"You were a saint to adopt him, when his father caused your husband's death," said Marise.
"Saint, is it? Wait till ye hear the rest of the story, and know what it was the boy did for me. Not much more than a baby he was, but with twice the understandin' of many a grown-up man I've met. He saw the way things were for me, with his wise little eyes, and he made up his mind to help when the time came.
"I had to give up the house, I couldn't hold on. I sold up my bits of things, and took one room for the two of us, Johnny and me. I got some sewin' to do, but 'twas in a neighbourhood of poor folk, and there wasn't enough comin' in to keep bread in our mouths. What do you think that baby did then, darlin'? I'm sure this is the part of the story he'd never be tellin' ye!"
"I can't imagine," said Marise.
"How he saved a few cents I've never rightly known, for he was mum about it. What I think is, he must have begged till he had a half-dozen nickels or dimes. Then he bought newspapers, and sold 'em in the streets. From the first minute he was a success, and it's not hard to see why. He was in a different class from the poor dirty brats in the same business. And if ye'll believe it, me girl, there was times when the child kept the two of us on what he earned. From that day we never looked back. He put spirit into me, and the heart to work. Now, I'll turn over a page in the album, and show you our boy at the age of ten. What d'ye think of him?"
"He doesn't look like a seller of newspapers," said Marise.
"No more he wasn't, by then. He and I had gone into the molasses candy business. We made the candy ourselves; and if I do say it, there wasn't its equal in New York. Johnny would have the stuff wrapped up in pretty little packets of coloured paper tied with gold string, and I tell you, it went like smoke! At night, Johnny attended a school, and picked up knowledge as a chicken picks up corn.

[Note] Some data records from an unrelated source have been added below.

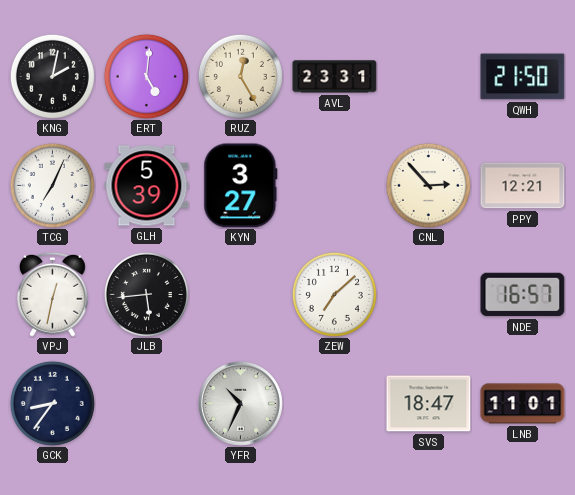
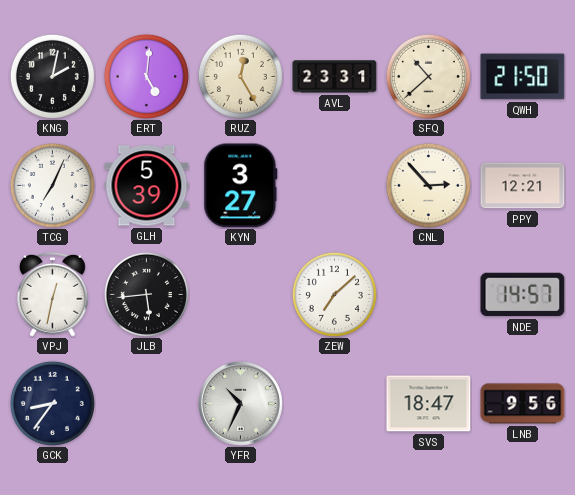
SFQ: none -> 10:38
NDE: 16:57 -> 14:57
LNB: 11:01 -> 9:56
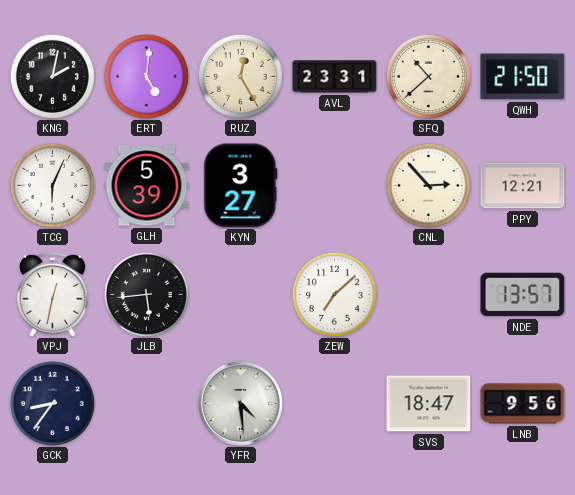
TCG: 7:04 -> 6:04
NDE: 14:57 -> 13:57
YFR: 10:34 -> 4:29
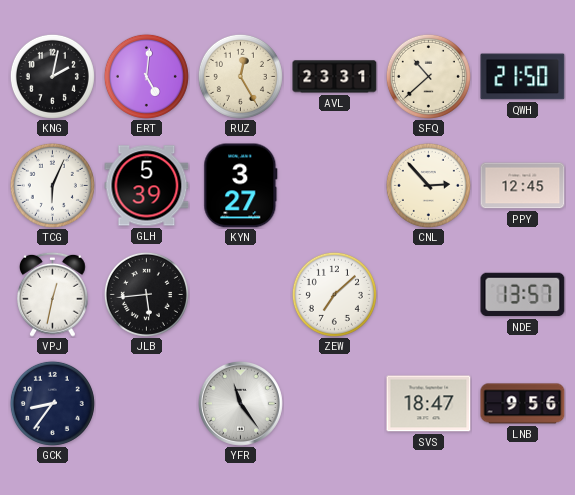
PPY: 12:21 -> 12:45
YFR: 4:29 -> 11:24
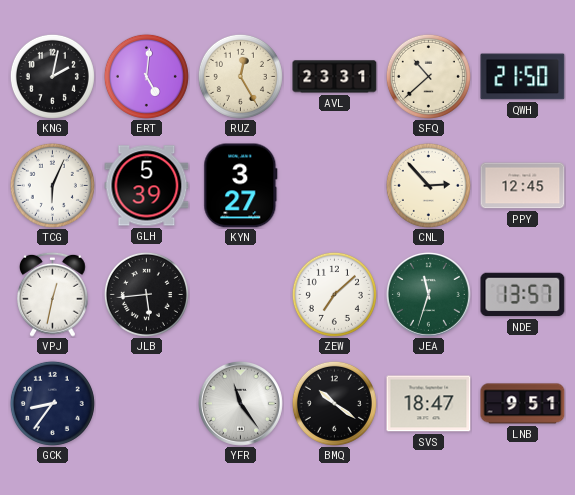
JEA: none -> 11:33
BMQ: none -> 10:21
LNB: 9:56 -> 9:51
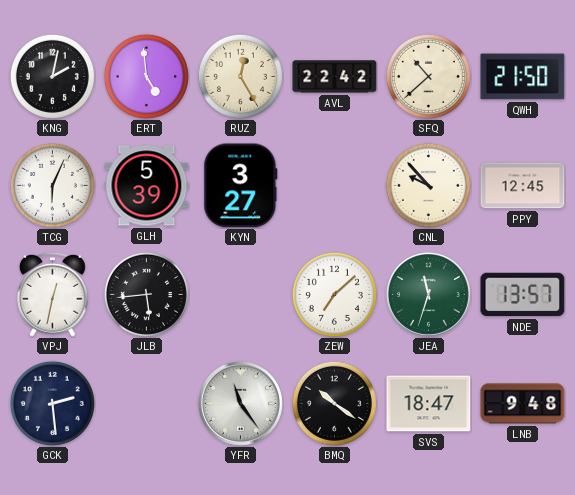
ERT: 5:01 -> 4:59
AVL: 23:31 -> 22:42
CNL: 2:53 -> 9:53
GCK: 8:36 -> 2:29
LNB: 9:51 -> 9:48
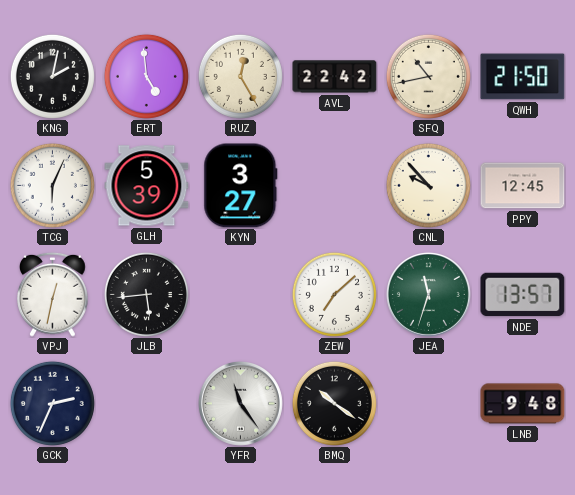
SFQ: 10:38 -> 10:43
GCK: 2:29 -> 2:34
SVS: 18:47 -> none
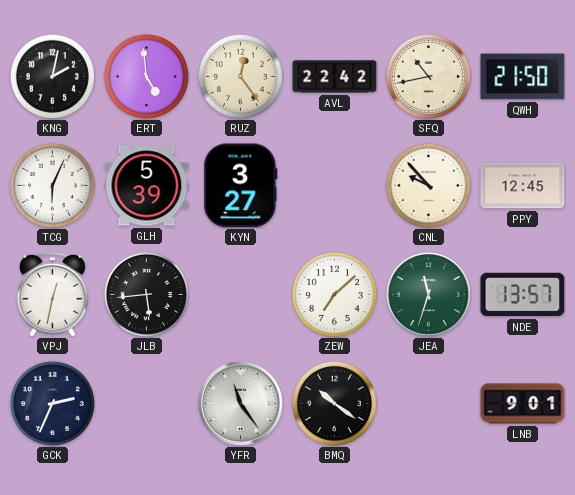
RUZ: 12:25 -> 12:24
LNB: 9:48 -> 9:01
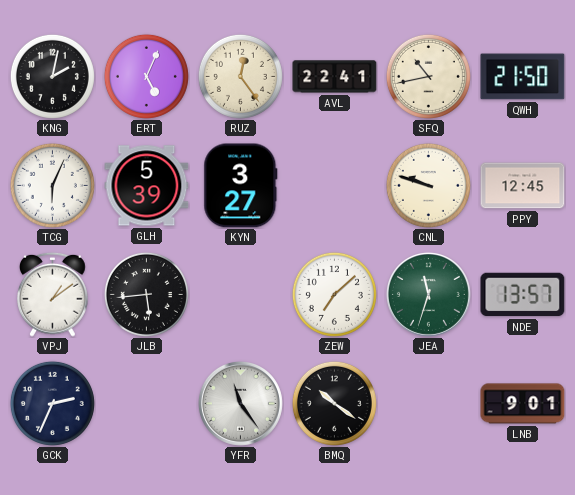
ERT: 4:59 -> 5:04
AVL: 22:42 -> 22:41
CNL: 9:53 -> 9:48
VPJ: 12:32 -> 1:09
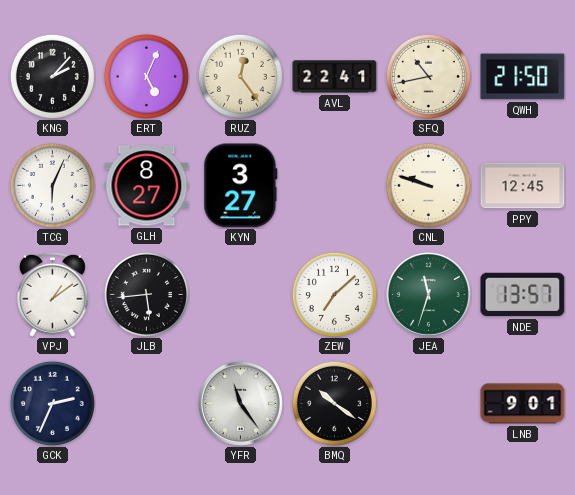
KNG: 2:02 -> 2:07
GLH: 5:39 -> 8:27
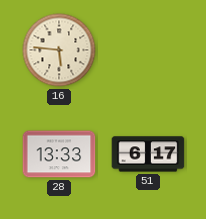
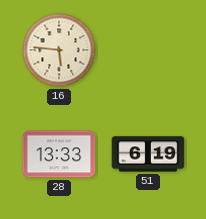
51: 6:17 -> 6:19
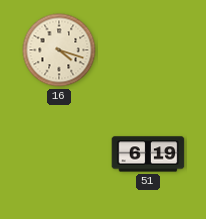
16: 5:46 -> 4:18
28: 13:33 -> none
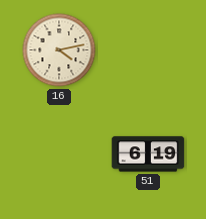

"Now, here he is in the album again at fifteen. We had the Mooney Molasses Candies—three sorts—for sale in a lot of shops, and we'd a little flat of our own, and money in the bank. Isn't he a fine fellow to look at there? The makings of a man! 'Twas when he was fifteen that he began to study the notebooks his father had left, and to turn his thoughts to inventions of his own. The first thing was an oyster-opener. The second was a fastener to keep shoe-strings from untying. Then there was a big leap, and at eighteen he'd patented a toy pistol that fired six shots, and no danger in one of 'em! That was what began to bring real money in; and Johnny said, 'Mothereen' (he'd called me that name from the first), 'the next step is goin' to take us out West to the place that you love!' So it did! 'Twas that high-speed bullet of his which won him the notice of the War Office. It won him ten thousand dollars, too; and on the strength of it he brought me back to the town where Pat and I settled first, in the happy old days. But little did I dream even then of the destiny ahead of the boy! I was lovin' him too much, and rememberin' the child he'd been, to realise that by me side a real genius was growin' up. I might o' done, though, if I'd kept me eyes open, the way he studied and worked, worked and studied, readin' the classics and learnin' languages and mathematics the while he'd be faggin' out some new invention. But Johnny was never the boy to brag or talk about himself. He was always queer in spots, sort of broodin', you'd almost say sulky, unless you knew him, and a temper, too; though never with me. Then came his discovery of how to make motor spirit out of coke. That finished buildin' this house we're in, and bought his land at Grand Canyon. I mean it did all that in the first few months. Soon afterwards the dollars poured on us by thousands—yes, tens of thousands! You sure heard of the trench motor-tool for diggin', I know, because 'twas in all the English papers after the war had broken out, and Johnny was at the Front. There was all that about his Victoria Cross at the same time, or was it a bit before? You can tell me, I guess?"
"It must have been before. I never knew why he was decorated," Marise said.
"He wouldn't tell you when ye asked?" cried Mothereen, as certain as she was of life that the girl had asked—yes, begged and prayed!